__PROBLEM 1__:
Copy the passage of the AP Drawing portfolio text between "# AP Drawing" and "surface, and composition.", inclusive.

--------

---
title: "AP Drawing Portfolio — Definition, Sections & Scoring"
description: "The AP Drawing Portfolio is the year-long submission for AP Drawing, made of a Sustained Investigation and Selected Works that show mark-making and drawing skill."
canonical: "https://fiveable.me/ap-art-design/key-terms/ap-drawing-portfolio"
type: "key-term"
subject: "AP Art & Design"
---

# AP Drawing Portfolio — Definition, Sections & Scoring

## Definition

The AP Drawing Portfolio is the body of work you submit instead of a written exam in AP Drawing, made up of a Sustained Investigation (15 images plus written responses) and Selected Works (5 physical pieces), all centered on drawing skills like mark-making, line, surface, and composition.

## What It Is

AP Drawing is one of the three AP Art and Design courses, and the portfolio IS the exam. There's no test day with multiple choice questions. Instead, you spend the year building a body of work and submit it digitally in early May, where trained AP readers score it on the 1-5 [scale](/ap-art-design/key-terms/scale "fv-autolink").

The portfolio has two parts. The **[Sustained Investigation](/ap-art-design/unit-2/questioning-art/study-guide/UkUZ976P9yuoIsUBfK7A "fv-autolink")** is 15 images of work plus process documentation, guided by an [inquiry](/ap-art-design/unit-1 "fv-autolink") question you develop and revise all year, and it carries the majority of your score. The **Selected Works** section (sometimes called the Quality section, its older name) is 5 finished pieces that show your strongest, most resolved work. What makes this the *Drawing* portfolio specifically is the emphasis. Every piece needs to foreground drawing skills, meaning mark-making, line quality, light and shadow, surface manipulation, and the illusion of depth. Painting, printmaking, and mixed media all count, as long as drawing thinking drives the work.

## Why It Matters

Everything in the AP Drawing course funnels into this one deliverable, so understanding the portfolio's structure is basically understanding how you'll be graded. The course is built around three skill categories: inquiry (asking a real artistic question), practice/[experimentation](/ap-art-design/key-terms/experimentation "fv-autolink")/revision (showing your process, not just polished endings), and communication through [materials](/ap-art-design/unit-1/inquiry-guided-investigation/study-guide/ifI4y9mVfFo8wRlPoVSU "fv-autolink"), processes, and ideas. Readers score your Sustained Investigation against those skills directly, using both your images and your written responses. The Selected Works section then rewards refined, synthesized skill in finished pieces. If you treat the portfolio as 'a folder of my best art,' you'll miss points. It's an argument about your growth and your thinking, told through drawing.

--------

__PROBLEM 2__:
Report each line of the records that contains the string "number".

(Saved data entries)
--------

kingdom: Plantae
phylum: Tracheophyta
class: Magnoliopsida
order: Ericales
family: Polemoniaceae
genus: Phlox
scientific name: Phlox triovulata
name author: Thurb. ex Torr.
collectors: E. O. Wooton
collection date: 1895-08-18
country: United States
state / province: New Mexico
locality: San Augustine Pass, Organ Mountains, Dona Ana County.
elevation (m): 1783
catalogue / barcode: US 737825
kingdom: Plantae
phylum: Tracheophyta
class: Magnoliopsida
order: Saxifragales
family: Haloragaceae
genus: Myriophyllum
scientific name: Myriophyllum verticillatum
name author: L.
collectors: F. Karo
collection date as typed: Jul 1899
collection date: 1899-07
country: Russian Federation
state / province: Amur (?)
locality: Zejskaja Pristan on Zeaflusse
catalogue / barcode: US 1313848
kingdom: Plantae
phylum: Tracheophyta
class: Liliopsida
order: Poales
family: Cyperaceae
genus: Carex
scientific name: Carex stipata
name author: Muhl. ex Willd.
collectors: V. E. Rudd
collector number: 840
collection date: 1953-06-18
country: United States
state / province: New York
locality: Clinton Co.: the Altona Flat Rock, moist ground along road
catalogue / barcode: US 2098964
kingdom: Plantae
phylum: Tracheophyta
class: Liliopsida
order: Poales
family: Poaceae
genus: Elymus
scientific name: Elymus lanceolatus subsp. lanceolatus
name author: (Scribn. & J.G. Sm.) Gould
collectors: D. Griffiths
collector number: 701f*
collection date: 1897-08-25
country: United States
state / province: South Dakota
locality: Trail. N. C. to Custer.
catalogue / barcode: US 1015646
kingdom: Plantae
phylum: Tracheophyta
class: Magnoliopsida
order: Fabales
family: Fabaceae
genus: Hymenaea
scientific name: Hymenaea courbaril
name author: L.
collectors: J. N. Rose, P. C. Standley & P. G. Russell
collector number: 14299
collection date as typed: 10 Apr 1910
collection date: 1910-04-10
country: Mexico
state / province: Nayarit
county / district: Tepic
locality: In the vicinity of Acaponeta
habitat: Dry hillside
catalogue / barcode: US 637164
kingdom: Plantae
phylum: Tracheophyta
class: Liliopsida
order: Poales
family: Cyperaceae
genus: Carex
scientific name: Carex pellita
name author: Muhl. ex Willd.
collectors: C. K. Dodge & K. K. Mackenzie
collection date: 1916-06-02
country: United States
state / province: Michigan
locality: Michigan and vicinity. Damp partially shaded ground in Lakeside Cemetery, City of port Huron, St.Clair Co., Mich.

--------

__COMPLETE OUTPUT 1__:
# AP Drawing Portfolio — Definition, Sections & Scoring

## Definition

The AP Drawing Portfolio is the body of work you submit instead of a written exam in AP Drawing, made up of a Sustained Investigation (15 images plus written responses) and Selected Works (5 physical pieces), all centered on drawing skills like mark-making, line, surface, and composition.

__COMPLETE OUTPUT 2__:
collector number: 840
collector number: 701f*
collector number: 14299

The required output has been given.